If I could go back, I’d launch even earlier.


What’s next

The plan is simple: follow user feedback.

I’m considering things like:

  • whitelist mode (block everything except selected apps)
  • a widget to quickly toggle profiles

But the rule is:
everything must reinforce the core idea — not dilute it.


Who this is for

It started with a dating scenario, but it’s clearly broader:

  • professionals (disconnect from work on weekends)
  • students (focus time)
  • anyone who wants better boundaries with their phone

Open questions

  • Would you use something like this?
  • What would make it a must-have for you?
  • Any advice on distribution for an app like this?

And also…

am I the only one who feels like a lot of apps forgot how to just be simple?

Thanks for reading 🙏

on March 29, 2026
  1. 3

    Great story — and I recognise myself in almost every line, especially the "shipping feels natural, distribution doesn't" part.
    I just launched something similar in spirit last week — built for my own frustration with expense tracking apps. Same principle: one problem, solved simply, no bloat.
    The "will Apple/Android just build this?" question is real. My answer was to go niche — French-speaking freelancers only, for now. Harder to copy than a generic feature.
    Good luck with Permly. Following your distribution journey closely.

    1. 1

      Thank you for your support and good luck with your project as well!

      Go niche is the only thing left I guess to gain your place :) (prove me wrong)

  2. 2

    This is the kind of product story that usually resonates because the trigger is instantly understandable. I like that you validated it with office workers and students before building, because notification pain shows up in different contexts but the underlying job is the same: "let me stay reachable without being interruptible all the time." The main thing I'd test next is whether people think in profiles like "date/work/focus" or in moments like "for the next hour" — that framing probably affects conversion more than extra features.

    1. 1

      Thanks so much!

      I had been thinking about scheduling, but more in terms of repetitive, programmable routines like working hours. I hadn’t considered options like “mute for the next hour.”

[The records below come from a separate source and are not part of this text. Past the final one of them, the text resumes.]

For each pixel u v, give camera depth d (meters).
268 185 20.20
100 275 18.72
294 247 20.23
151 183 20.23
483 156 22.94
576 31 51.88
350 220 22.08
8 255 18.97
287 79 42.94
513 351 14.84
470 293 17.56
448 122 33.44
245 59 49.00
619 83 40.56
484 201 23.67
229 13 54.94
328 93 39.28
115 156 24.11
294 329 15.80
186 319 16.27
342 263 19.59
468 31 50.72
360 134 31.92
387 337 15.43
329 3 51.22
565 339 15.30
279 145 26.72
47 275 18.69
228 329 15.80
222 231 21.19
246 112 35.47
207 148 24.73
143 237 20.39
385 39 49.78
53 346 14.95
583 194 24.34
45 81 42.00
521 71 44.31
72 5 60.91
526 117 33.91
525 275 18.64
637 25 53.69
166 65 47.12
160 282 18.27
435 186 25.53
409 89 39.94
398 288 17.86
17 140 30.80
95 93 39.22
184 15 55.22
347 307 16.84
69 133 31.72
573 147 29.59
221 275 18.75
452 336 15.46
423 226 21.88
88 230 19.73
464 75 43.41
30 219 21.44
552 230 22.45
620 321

      I’ll definitely validate that idea and, if it checks out, move it into production right away. Thanks again!

  3. 2

    Love how you validated before coding, that’s the step most people skip.

    I used to waste weeks guessing which features mattered until I let real user votes drive my roadmap.

    Top-voted requests now flow straight into my VS Code sidebar so I always know the next thing to ship.

    shipboard[.]dev shows that workflow in action.

    1. 1

      Thank you! Yes.. Validating an idea and actually consider user requests are now non-negotiable steps in my workflow.

      For the longest time I pursued ideas with no real feedbacks, losing only money and time.

      No more :)

  4. 2

    Still trying to figure out whether ads are worth continuing.
    Right now I’m not convinced — the users I get from ads don’t seem as engaged as organic ones.
    Would love to hear if anyone here had a different experience with small utility apps.